Problem
Although the records contain pictures, repeat only the text of every line exactly.

:: Given records

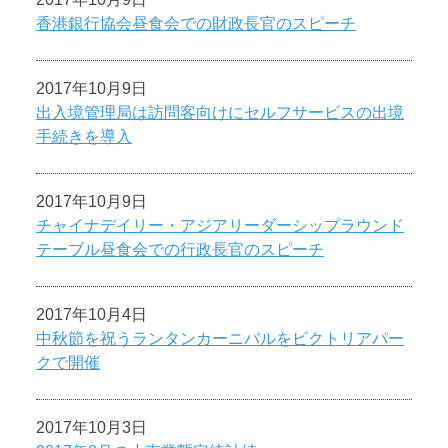
香港銀行協会昼食会での財政長官のスピーチ
2017年10月9日
出入境管理局は訪問客向けにセルフサービスの出境
手続きを導入
2017年10月9日
チャイナデイリー・アジアリーダーシップラウンド
テーブル昼食会での行政長官のスピーチ
2017年10月4日
中秋節を祝うランタンカーニバルをビクトリアパー
クで開催
2017年10月3日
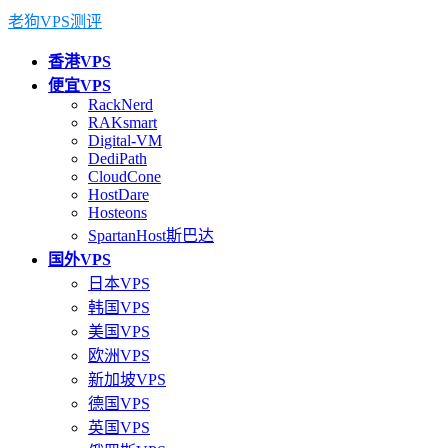
老狗VPS测评
香港VPS
便宜VPS
RackNerd
RAKsmart
Digital-VM
DediPath
CloudCone
HostDare
Hosteons
SpartanHost斯巴达
国外VPS
日本VPS
韩国VPS
美国VPS
欧洲VPS
新加坡VPS
德国VPS
英国VPS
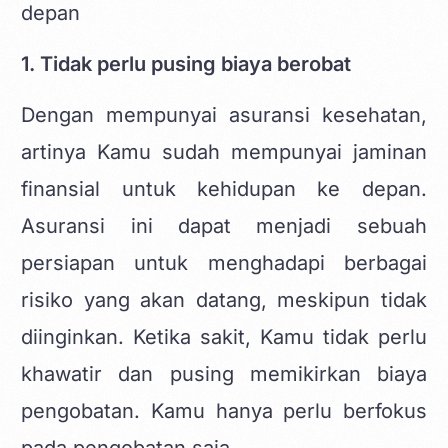
1. Tidak perlu pusing biaya berobat
Dengan mempunyai asuransi kesehatan,
artinya Kamu sudah mempunyai jaminan
finansial untuk kehidupan ke depan.
Asuransi ini dapat menjadi sebuah
persiapan untuk menghadapi berbagai
risiko yang akan datang, meskipun tidak
diinginkan. Ketika sakit, Kamu tidak perlu
khawatir dan pusing memikirkan biaya
pengobatan. Kamu hanya perlu berfokus
pada pengobatan saja.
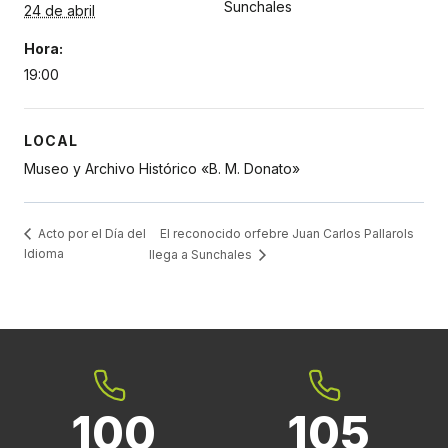
Sunchales
24 de abril
Hora:
19:00
LOCAL
Museo y Archivo Histórico «B. M. Donato»
El reconocido orfebre Juan Carlos Pallarols
Acto por el Día del
Idioma
llega a Sunchales
100
105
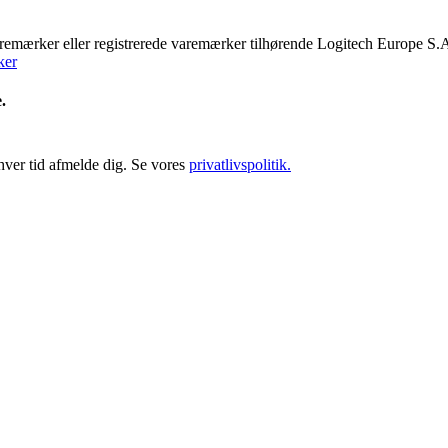
remærker eller registrerede varemærker tilhørende Logitech Europe S.A.
ker
e.
hver tid afmelde dig. Se vores
privatlivspolitik.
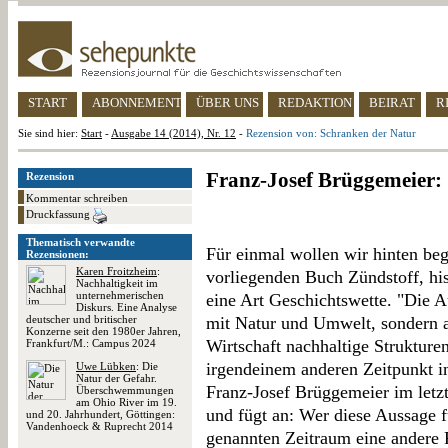
START
ABONNEMENT
ÜBER UNS
REDAKTION
BEIRAT
R
Sie sind hier:
Start
-
Ausgabe 14 (2014), Nr. 12
-
Rezension von: Schranken der Natur
Franz-Josef Brüggemeier:
Rezension
Kommentar schreiben
Druckfassung
Thematisch verwandte
Für einmal wollen wir hinten beg
Rezensionen:
Karen Froitzheim
:
vorliegenden Buch Zündstoff, his
Nachhaltigkeit im
unternehmerischen
eine Art Geschichtswette. "Die 
Diskurs. Eine Analyse
deutscher und britischer
mit Natur und Umwelt, sondern au
Konzerne seit den 1980er Jahren,
Wirtschaft nachhaltige Strukturen
Frankfurt/M.: Campus 2024
irgendeinem anderen Zeitpunkt in
Uwe Lübken
: Die
Natur der Gefahr.
Franz-Josef Brüggemeier im letz
Überschwemmungen
am Ohio River im 19.
und fügt an: Wer diese Aussage fü
und 20. Jahrhundert, Göttingen:
Vandenhoeck & Ruprecht 2014
genannten Zeitraum eine andere 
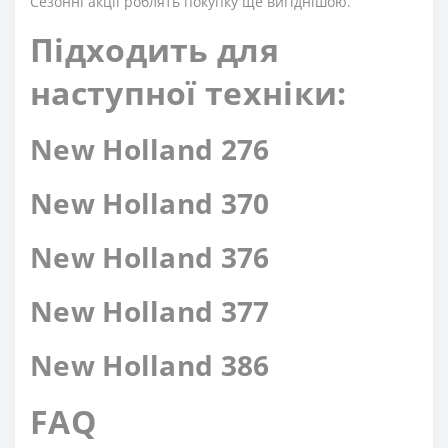
Сезонні акції роблять покупку ще вигіднішою.
Підходить для
наступної техніки:
New Holland 276
New Holland 370
New Holland 376
New Holland 377
New Holland 386
FAQ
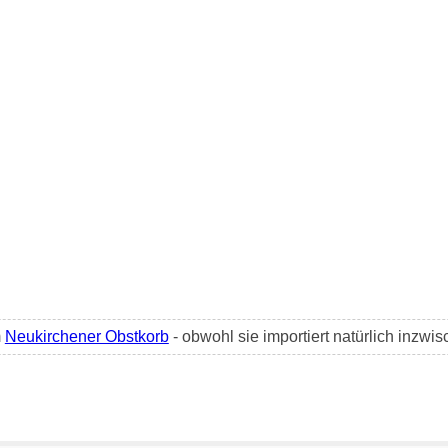
m
Neukirchener Obstkorb
- obwohl sie importiert natürlich inzwi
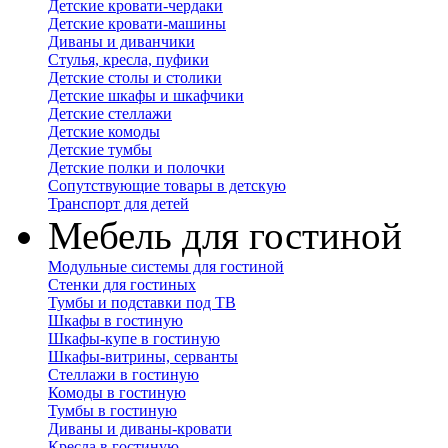
Детские кровати-чердаки
Детские кровати-машины
Диваны и диванчики
Стулья, кресла, пуфики
Детские столы и столики
Детские шкафы и шкафчики
Детские стеллажи
Детские комоды
Детские тумбы
Детские полки и полочки
Сопутствующие товары в детскую
Транспорт для детей
Мебель для гостиной
Модульные системы для гостиной
Стенки для гостиных
Тумбы и подставки под ТВ
Шкафы в гостиную
Шкафы-купе в гостиную
Шкафы-витрины, серванты
Стеллажи в гостиную
Комоды в гостиную
Тумбы в гостиную
Диваны и диваны-кровати
Кресла в гостиную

::::

Final answer
香港銀行協会昼食会での財政長官のスピーチ
2017年10月9日
出入境管理局は訪問客向けにセルフサービスの出境
手続きを導入
2017年10月9日
チャイナデイリー・アジアリーダーシップラウンド
テーブル昼食会での行政長官のスピーチ
2017年10月4日
中秋節を祝うランタンカーニバルをビクトリアパー
クで開催
2017年10月3日
老狗VPS测评
香港VPS
便宜VPS
RackNerd
RAKsmart
Digital-VM
DediPath
CloudCone
HostDare
Hosteons
SpartanHost斯巴达
国外VPS
日本VPS
韩国VPS
美国VPS
欧洲VPS
新加坡VPS
德国VPS
英国VPS
1. Tidak perlu pusing biaya berobat
Dengan mempunyai asuransi kesehatan,
artinya Kamu sudah mempunyai jaminan
finansial untuk kehidupan ke depan.
Asuransi ini dapat menjadi sebuah
persiapan untuk menghadapi berbagai
risiko yang akan datang, meskipun tidak
diinginkan. Ketika sakit, Kamu tidak perlu
khawatir dan pusing memikirkan biaya
pengobatan. Kamu hanya perlu berfokus
pada pengobatan saja.
Sunchales
24 de abril
Hora:
19:00
LOCAL
Museo y Archivo Histórico «B. M. Donato»
El reconocido orfebre Juan Carlos Pallarols
Acto por el Día del
Idioma
llega a Sunchales
100
105
remærker eller registrerede varemærker tilhørende Logitech Europe S.A.
ker
e.
hver tid afmelde dig. Se vores
privatlivspolitik.
START
ABONNEMENT
ÜBER UNS
REDAKTION
BEIRAT
R
Sie sind hier:
Start
-
Ausgabe 14 (2014), Nr. 12
-
Rezension von: Schranken der Natur
Franz-Josef Brüggemeier:
Rezension
Kommentar schreiben
Druckfassung
Thematisch verwandte
Für einmal wollen wir hinten beg
Rezensionen:
Karen Froitzheim
:
vorliegenden Buch Zündstoff, his
Nachhaltigkeit im
unternehmerischen
eine Art Geschichtswette. "Die 
Diskurs. Eine Analyse
deutscher und britischer
mit Natur und Umwelt, sondern au
Konzerne seit den 1980er Jahren,
Wirtschaft nachhaltige Strukturen
Frankfurt/M.: Campus 2024
irgendeinem anderen Zeitpunkt in
Uwe Lübken
: Die
Natur der Gefahr.
Franz-Josef Brüggemeier im letz
Überschwemmungen
am Ohio River im 19.
und fügt an: Wer diese Aussage fü
und 20. Jahrhundert, Göttingen:
Vandenhoeck & Ruprecht 2014
genannten Zeitraum eine andere 
Сезонні акції роблять покупку ще вигіднішою.
Підходить для
наступної техніки:
New Holland 276
New Holland 370
New Holland 376
New Holland 377
New Holland 386
FAQ
m
Neukirchener Obstkorb
- obwohl sie importiert natürlich inzwi
Детские кровати-чердаки
Детские кровати-машины
Диваны и диванчики
Стулья, кресла, пуфики
Детские столы и столики
Детские шкафы и шкафчики
Детские стеллажи
Детские комоды
Детские тумбы
Детские полки и полочки
Сопутствующие товары в детскую
Транспорт для детей
Мебель для гостиной
Модульные системы для гостиной
Стенки для гостиных
Тумбы и подставки под ТВ
Шкафы в гостиную
Шкафы-купе в гостиную
Шкафы-витрины, серванты
Стеллажи в гостиную
Комоды в гостиную
Тумбы в гостиную
Диваны и диваны-кровати
Кресла в гостиную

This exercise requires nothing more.